START Page excerpt

Additionally inner band 106 may provide means for the rigid attachment of components to maintain a given topology as illustrated in FIG. 14 a.

Those skilled in the art will recognize that other arrangements of internal components may provide similar benefit.

Post-Production Programming

For the purpose of programming, updating data into, or otherwise interacting with the logic present on the internal circuitry 102 of the remote control apparatus 100, the embodiment provides a means to communicate programming instructions to the remote control apparatus, at any time during its recharge process.

In an exemplary embodiment, the base unit 200 stores the programming instructions that constitute the update, and employs the charging unit 400, FIG. 13, as a means for communicating updates to the remote control apparatus 100. Specifically, the charging unit provides a programming port 406 that connects with a similar programming port 202 of the base unit 200, FIG. 15. The charging unit 400 employs a charge-based method to communicate varying voltage to the internal circuitry 102 of the remote control apparatus 100. The circuitry 102 interprets the varying voltage as a programming signal, and correspondingly affects the programming instructions stored in memory (not shown) associated with the micro-controller 183.

As shown in FIG. 13, the method of charge-based communication involves a conductive path created by the contact between the charge plate 405 of the charging unit and the sensor plate 104 of the remote control apparatus, and extended by the sensing lead 171 to the circuitry. However, the remote control is not limited to this specific connectivity for charging and/or updating the programming of the remote control apparatus.

Those skilled in the art will recognize that there are a multitude of methods for encoding the programming signal, and apparatus for generating the programming signal through the programming port of the charging unit.

Identifying and Authenticating Control Signals

To accommodate multiple performers using distinct instances of the remote control apparatus 100 in overlapping reception areas, the system employs an identification scheme that ensures that a given base (receive) unit 200 properly recognizes and responds to each remote control apparatus 100 assigned to it.

Thus, the embodiment enables a many-to-many relationship between remote control apparatus and base unit, such that the operator may configure a base unit to:

    • Respond to exactly one remote control apparatus; or
    • Respond to a plurality of remote control apparatus.

Similarly, the preferred scheme allows for a given remote control apparatus to:

    • Be recognized by exactly one base unit; or
    • Be recognized by a plurality of base units.

In the embodiment, a base unit allows only those remote control signals that correspond to the remote control apparatus assigned to it.

The system accomplishes this correlation through a repeatable identification process, in which the base unit actively tags the remote control apparatus assigned to it, or reads one or more tags already assigned to the remote control apparatus. During the Base to ring tagging process, the base unit algorithmically determines the tag with the highest probability of uniqueness, stores the tag, and imprints the tag into the memory of the remote control apparatus. Subsequent to the tagging action, the remote control apparatus encodes its tag into its control signal transmissions as the bit pattern discussed above (or a portion thereof), and the base unit will recognize the control signals emanating from that remote control apparatus.

END Page excerpt
START Information shown

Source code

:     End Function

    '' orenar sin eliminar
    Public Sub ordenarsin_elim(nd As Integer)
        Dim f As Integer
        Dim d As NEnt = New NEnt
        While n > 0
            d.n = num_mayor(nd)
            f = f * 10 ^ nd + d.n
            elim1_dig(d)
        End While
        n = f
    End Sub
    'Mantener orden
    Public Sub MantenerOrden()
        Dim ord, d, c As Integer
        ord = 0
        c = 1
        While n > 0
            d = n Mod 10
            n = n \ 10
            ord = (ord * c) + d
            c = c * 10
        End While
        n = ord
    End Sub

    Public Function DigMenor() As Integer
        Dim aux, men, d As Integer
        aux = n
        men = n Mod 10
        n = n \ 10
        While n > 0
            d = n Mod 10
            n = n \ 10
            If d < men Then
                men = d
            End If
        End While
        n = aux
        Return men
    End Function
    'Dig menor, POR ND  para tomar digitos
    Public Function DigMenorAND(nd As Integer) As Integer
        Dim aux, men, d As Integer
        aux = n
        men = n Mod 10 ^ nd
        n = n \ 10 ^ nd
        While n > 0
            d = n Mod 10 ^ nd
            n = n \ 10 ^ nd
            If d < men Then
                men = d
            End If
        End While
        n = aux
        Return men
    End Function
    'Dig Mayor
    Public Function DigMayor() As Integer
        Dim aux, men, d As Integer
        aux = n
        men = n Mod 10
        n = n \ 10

END Information shown
START Information shown

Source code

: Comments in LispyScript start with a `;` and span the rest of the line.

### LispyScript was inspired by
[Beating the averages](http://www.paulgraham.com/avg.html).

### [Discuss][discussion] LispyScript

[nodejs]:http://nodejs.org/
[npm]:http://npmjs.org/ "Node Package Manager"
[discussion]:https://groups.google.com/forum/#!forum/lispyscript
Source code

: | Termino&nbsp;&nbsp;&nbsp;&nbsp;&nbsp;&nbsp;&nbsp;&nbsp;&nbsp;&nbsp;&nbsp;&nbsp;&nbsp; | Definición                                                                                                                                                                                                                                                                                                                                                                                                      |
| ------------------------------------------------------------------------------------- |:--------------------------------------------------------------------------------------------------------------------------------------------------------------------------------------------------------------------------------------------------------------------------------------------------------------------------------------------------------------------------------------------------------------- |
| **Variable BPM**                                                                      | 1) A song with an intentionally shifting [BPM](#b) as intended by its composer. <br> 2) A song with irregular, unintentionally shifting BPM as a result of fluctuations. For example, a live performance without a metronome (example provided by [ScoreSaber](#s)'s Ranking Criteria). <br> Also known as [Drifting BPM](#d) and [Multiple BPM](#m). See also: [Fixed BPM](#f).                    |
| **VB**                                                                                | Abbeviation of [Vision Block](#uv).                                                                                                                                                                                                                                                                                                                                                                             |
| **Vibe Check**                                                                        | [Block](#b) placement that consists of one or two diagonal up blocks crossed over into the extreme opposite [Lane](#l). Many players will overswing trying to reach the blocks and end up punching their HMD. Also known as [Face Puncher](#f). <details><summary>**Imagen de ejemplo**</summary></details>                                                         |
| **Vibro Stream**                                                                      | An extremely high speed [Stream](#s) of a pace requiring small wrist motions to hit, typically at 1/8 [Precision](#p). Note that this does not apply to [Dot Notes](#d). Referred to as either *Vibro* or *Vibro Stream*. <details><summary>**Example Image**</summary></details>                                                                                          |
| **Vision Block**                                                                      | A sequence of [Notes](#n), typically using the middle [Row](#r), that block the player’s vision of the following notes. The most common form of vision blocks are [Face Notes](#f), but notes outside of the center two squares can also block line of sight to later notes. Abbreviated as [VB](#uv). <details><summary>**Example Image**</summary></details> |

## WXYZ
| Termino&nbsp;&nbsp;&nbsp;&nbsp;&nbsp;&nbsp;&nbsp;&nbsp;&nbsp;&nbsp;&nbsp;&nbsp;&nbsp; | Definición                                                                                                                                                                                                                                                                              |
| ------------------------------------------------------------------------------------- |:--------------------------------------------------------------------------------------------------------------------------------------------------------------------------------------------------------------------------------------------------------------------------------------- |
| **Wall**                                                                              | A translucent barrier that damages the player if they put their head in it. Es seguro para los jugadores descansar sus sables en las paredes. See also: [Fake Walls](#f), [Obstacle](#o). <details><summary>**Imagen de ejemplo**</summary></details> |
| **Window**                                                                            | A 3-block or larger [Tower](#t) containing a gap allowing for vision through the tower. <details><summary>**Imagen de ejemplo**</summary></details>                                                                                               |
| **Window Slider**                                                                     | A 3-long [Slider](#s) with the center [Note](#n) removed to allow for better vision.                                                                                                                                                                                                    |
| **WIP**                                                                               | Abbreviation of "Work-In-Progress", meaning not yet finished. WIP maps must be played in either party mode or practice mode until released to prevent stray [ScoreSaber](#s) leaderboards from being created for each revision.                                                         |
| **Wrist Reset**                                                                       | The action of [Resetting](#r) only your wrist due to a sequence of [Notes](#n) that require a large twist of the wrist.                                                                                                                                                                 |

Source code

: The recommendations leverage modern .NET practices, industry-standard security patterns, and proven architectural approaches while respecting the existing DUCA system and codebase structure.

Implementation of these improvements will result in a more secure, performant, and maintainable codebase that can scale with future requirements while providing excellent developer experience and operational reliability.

END Information shown

> _Required action_: Extend the patent description of the remote control apparatus and its base unit, beginning right after its final sentence.

> _Exercise result_:
In an exemplary embodiment, the active tagging is accomplished by setting the remote control apparatus 100 onto the charging unit 400, as is done for the exemplary procedure for programming the ring, as described above. Unlike the programming process, the tagging process is accomplished through instructions and algorithms built into the CPU 203 of the base unit.

In an exemplary embodiment, the tagging process is automatically invoked by the base unit, through the programming port 406 of the charging unit, each time the ring is placed onto the charging unit. Thus, each time a ring is set into the charging unit, for example, to recharge its battery, the base unit re-tags it and/or reads its existing tags. As noted above, the system employs both encoded messages containing data 153 (introduced in FIG. 6 a) and the silent period between messages to convey information, where each inter-message duration 154 (FIG. 10 a) is derived from a capacitive measure. At least a portion of the message data corresponds to the tag programmed into the remote control device 100, so that the base unit 200 can identify the particular remote control device 100 that transmitted each RF signal carrying capacitive measurement information.

In summary, the multiplicity of the relationship between remote control apparatus and base unit may be determined by the particular application of the invention.

Exemplary Receive (Base) Unit

FIG. 15 shows an exemplary receive (base) unit 200 that is part of the overall control system, to thus enable remote control of effects devices to the greatest advantage enabled by the wearable remote control device 100.

FIG. 16 is a high-level block diagram of the functional components that may be performed by such a base unit 200. The exemplary base unit is comprised of, in part, one or more RF receivers 201; one or more antennas 202; one or more microprocessors (CPU) 203; a control plane for a user interface consisting of appropriate physical controls 204 and possible associated display components; and one or more output interfaces for supplying control signals to one or more controlled devices. As mentioned earlier, the present teachings regarding wireless remote control have a wide range of applications, therefore the base unit 200 may have one or more output interfaces for supplying control signals to a variety of different types of controlled devices. In the example, the base unit 200 is configured to control audio effects type devices, for performance applications. Hence, the exemplary base unit 200 includes an interface (I/F) 205 to a external programming unit; an interface 206 to an external MIDI device; an interface 207 to an external switched relay device; an interface 208 to an external expression pedal device; an input/output controller 209 for managing the external interfaces; and memory 210 to provide persistent data storage.

The receiver 201 receives the RF signal with control information, from the remote control apparatus 100, and passes the data to the microprocessor (CPU) 203.

The CPU 203 processes the received sensor data, according to both built-in programming instructions and user-defined configuration parameters. The data, for example, is processed to recognize the tag of the remote control device 100, and the timing is processed to extract the latest measure of capacitance. The CPU 203 then drives the external effects control interfaces, at least in response to the latest measure of capacitance, according to both built-in instructions and user-defined configuration parameters.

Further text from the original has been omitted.